The Old Iranian affricates are represented as c and dz. In addition, c derives from *ti/y, *θi/y and *čy (IE. *kʷy): Iron -ịnc, Digor -uncä, (< *-anti) 3rd plural ending (e.g., cärịnc/cäruncä “they live”); Iron, Digor äcäg (< *haθyaka-) “true”; cäuịn/cäuun (< IE. *kʷyew-)to go, come” (cf. Av. š(ii)auu-; AirWb., col. 1714). Digor has only one affricate and one sibilant series, thus retaining the structure of common Old Ossetic. In Iron a secondary affricate series has arisen through the palatalization and later affricatization of the velar stops before front vowels: č, dž (č’), originally were allophones of the velar stops k, k’, g. This development is recent (18th century). Through paradigmatic pressure, the older pronunciation is retained as a variant: lägị beside lädžị, gen. sg. of läg “man.” There is considerable local variation in the phonetic realization of both the sibilants and the affricates (dental-alveolar, alveolo-palatal pronunciation). In South Ossetic the old affricates were realized as č and until the 19th century (probably an archaism). In the modern pronunciation they have become palatal sibilants: šärịn = cärịn “to live,” except after n and when geminated, in which case the palatal affricate is retained: žurịnč “they talk.” The secondary affricates are realized as c, dz (c’). In North Iron a palatal pronunciation of the sibilants predominates: žonịn “I know” = zonịn; the old affricates are here realized as dental sibilants. Thus the main variants of Iron tend towards a system of two sibilant and one affricate series, the same system as in Digor and the Alan proto-dialect.

__Material supplied__.
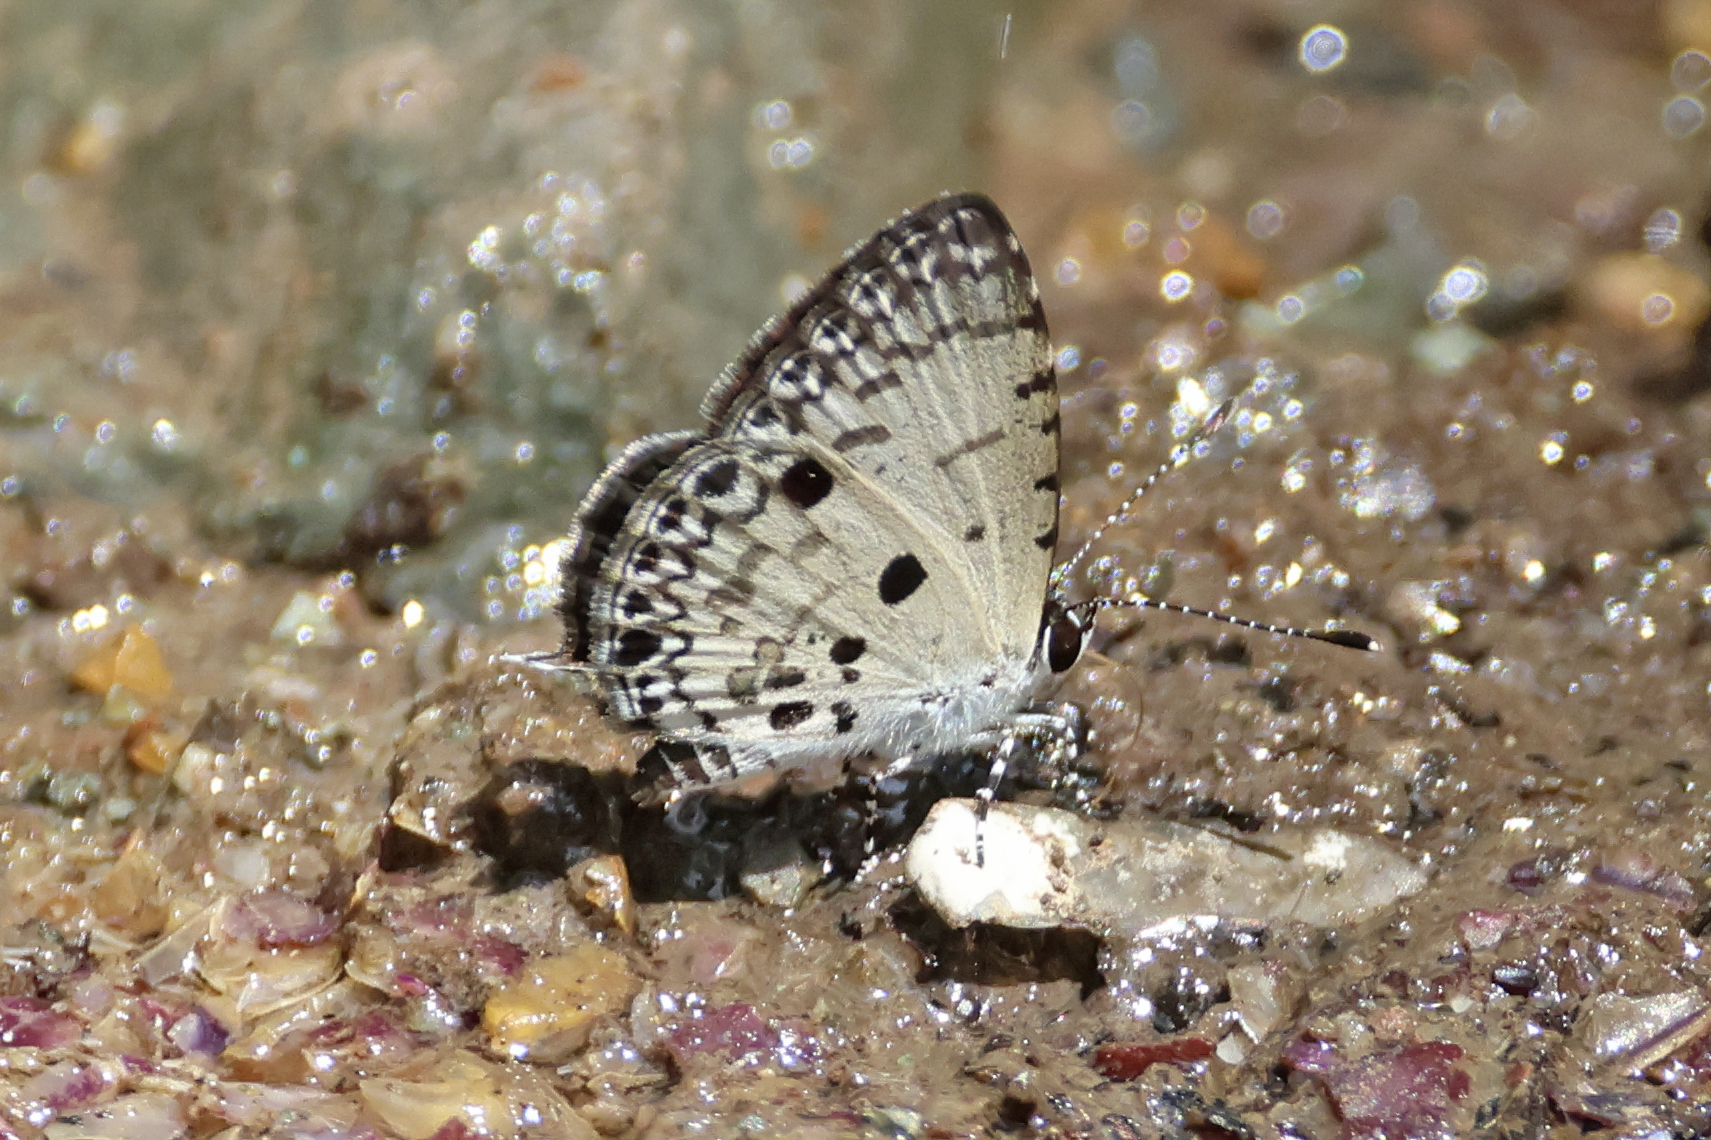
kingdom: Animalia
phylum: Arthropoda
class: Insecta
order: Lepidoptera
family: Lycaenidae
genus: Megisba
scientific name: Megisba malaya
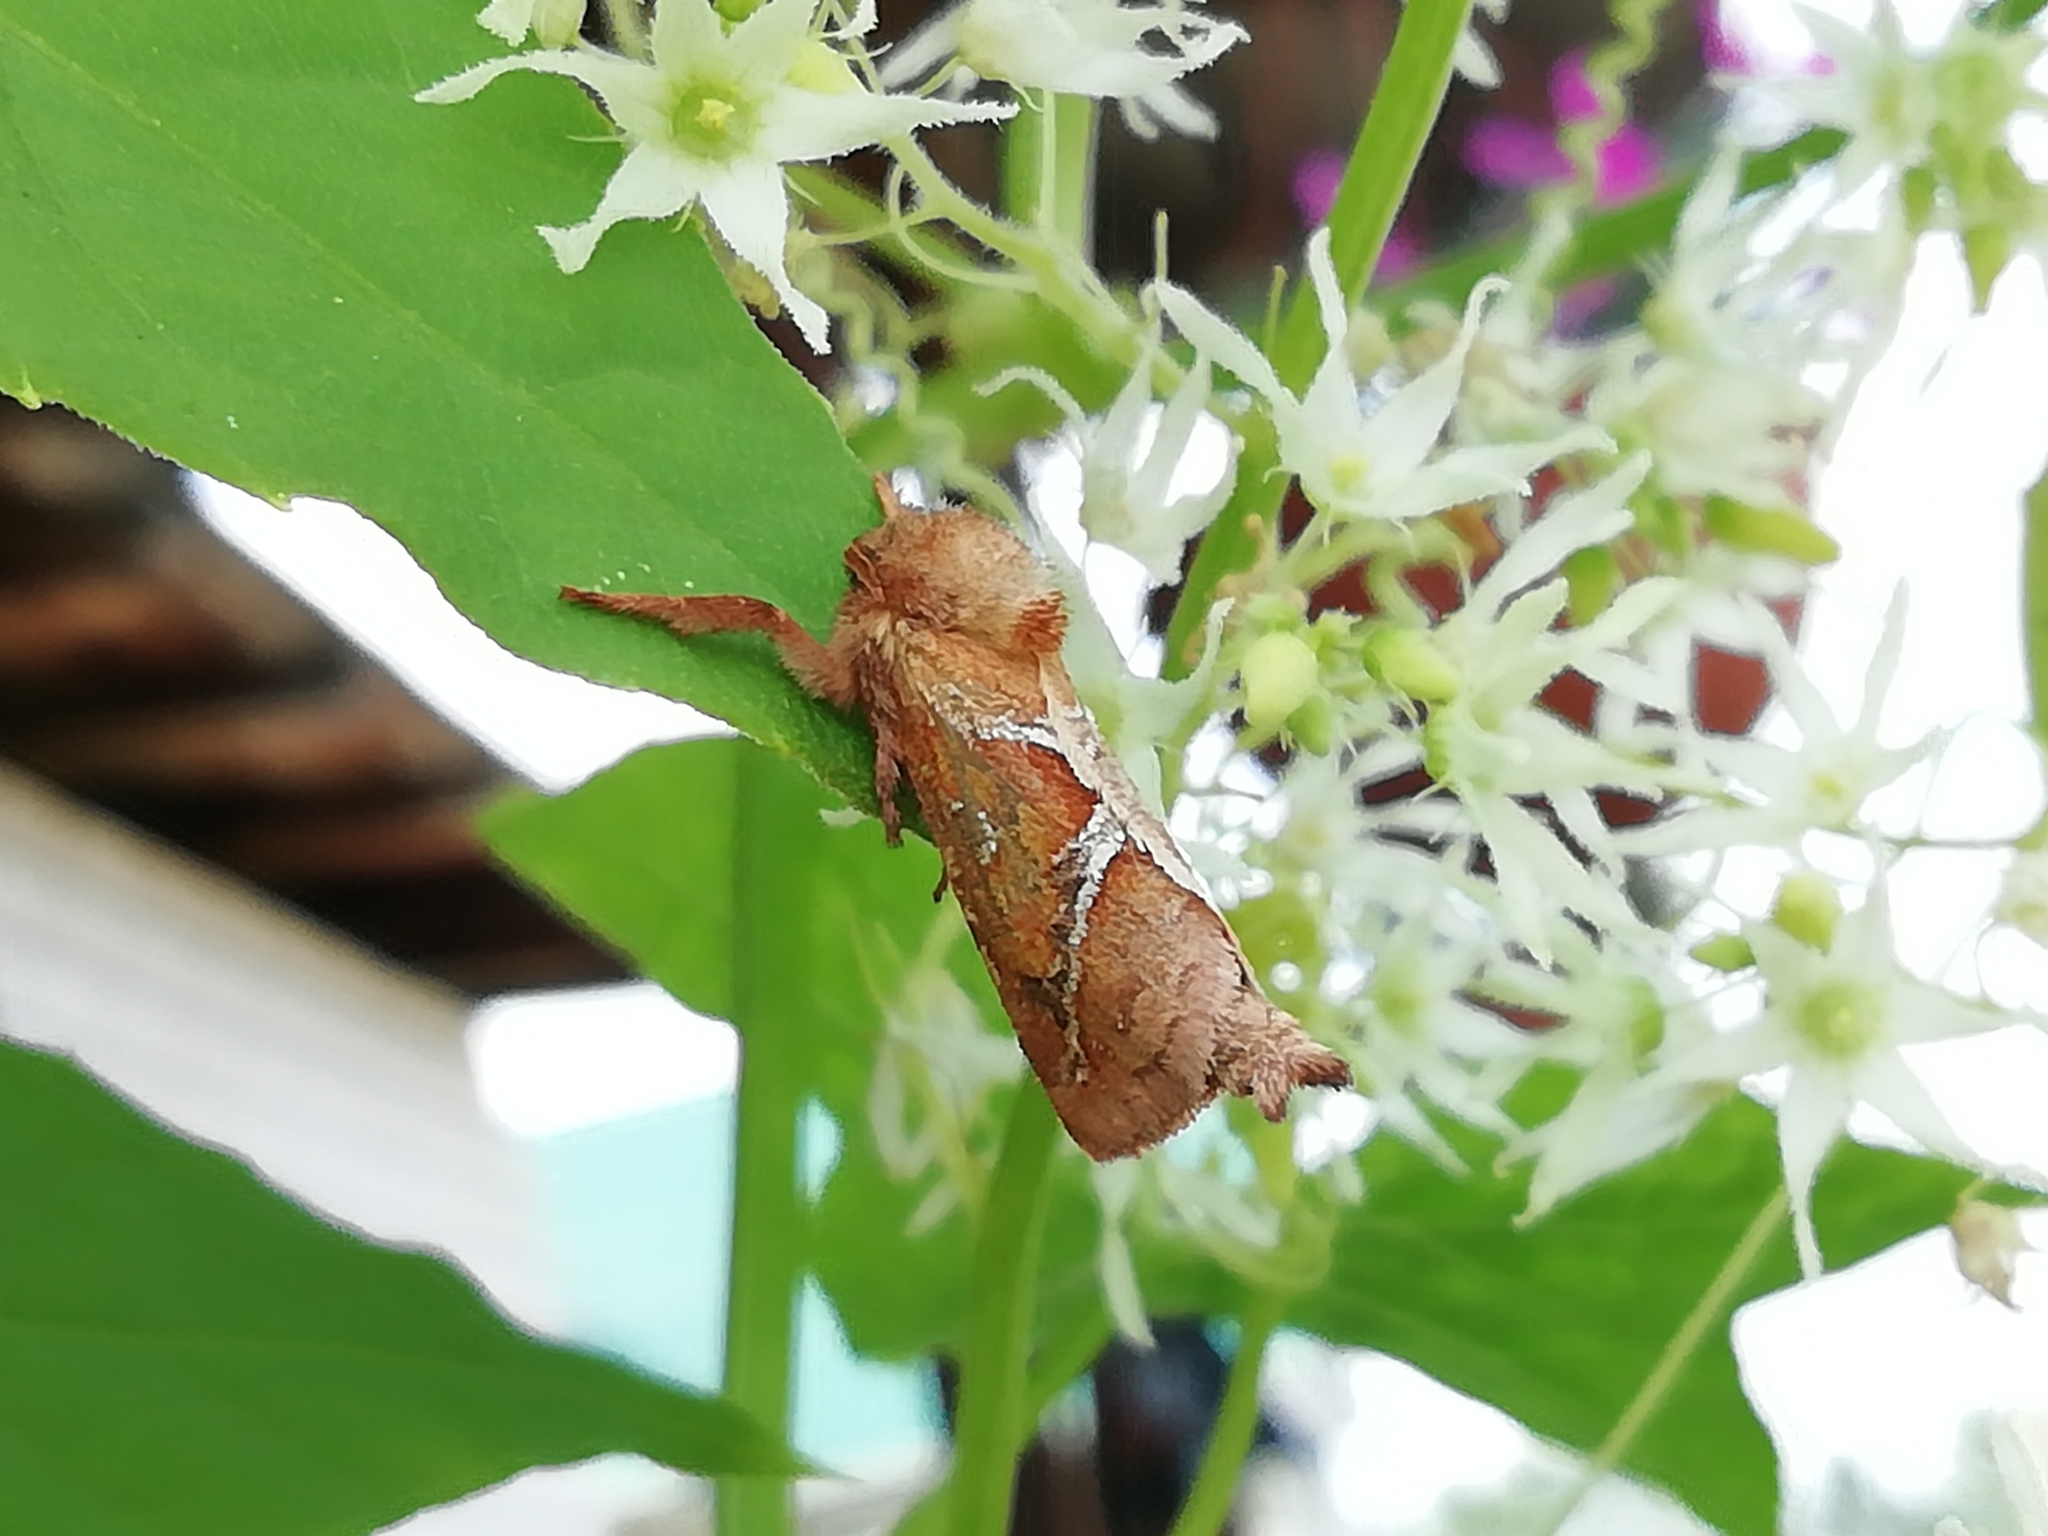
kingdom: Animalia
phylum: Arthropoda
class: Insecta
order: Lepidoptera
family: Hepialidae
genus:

__Goal__.
Can you carry the passage on Ossetic affricates and sibilants, which comes before the listing, further on from its last sentence?

__Answer__.
9. OIr. *t, k, č are retained as voiceless, aspirated stops/affricates. In intervocalic position and after voiced consonants, sonorization is the rule: Iron, Digor zärond (< *zarānt-) “old,” sudzịn/sodzun (< *sauəa-) “to burn” (trans., intr.).

Old Iranian initial *p becomes f- (attested in Sarmatian documents from late antiquity): Iron, Digor fad (< *pāda-) “foot.” In intervocalic position p >b > v: äxsäv/äxsävä (< *xšapan-) “night,” but b is retained after m: ämbịd/ämbud (< *ham-pūta-) “rotten,” and also in words where a preceding vowel has been lost: Digor -bäl, the adessive suffix (Iron -i) (< *upári-) into”; Iron, Digor preverb ba- (< *upá-) in badịn/badun (< *upa-had-) “to sit.” A secondary p (pp) has developed through the assimilation of a labial consonant (semi-vowel) and a preceding stop or spirant: cịppar/cuppar (< *čaθwāra-) “four.” Owing to lexical borrowing, p (p’) has become a common phoneme in the modern language.

Old Iranian initial *b- is represented by b-: Iron, Digor bon (< *bānu-) “day.” In intervocalic position and after voiced consonants (except m) *b > v: davịn/davun (< *dāb-) “to steal,” ävzär “bad” (cf. Av. zbar- “to walk crookedly”; AirWb., col. 1699), but ämbarịn (< *ham-bār-) “to understand.”

OIr. *d is represented by d:darğ (< *darga-) “long,” and -g by ğ except after n, when it remains as g: marğ (< *mṛga-) “bird,” cong (< *čanga-) “arm.” For the development of initial g-, see above.

OIr. *θ > t: Iron, Digor ärtä (< *θrayah-) “three,” art (< *āθr-) “fire,” but ard (< *ṛta- [*arta-?]) “oath.”

OIr. *ri/y results in l: näl (< *narya-) “male.”In a few words l seems to represent IE. *l:läsäg “salmon” (uncertain documentation, but hardly a Russian loanword losos’; cf. Tokh.B. laks, Ger. Lachs, etc. — a Eurasian migratory word?).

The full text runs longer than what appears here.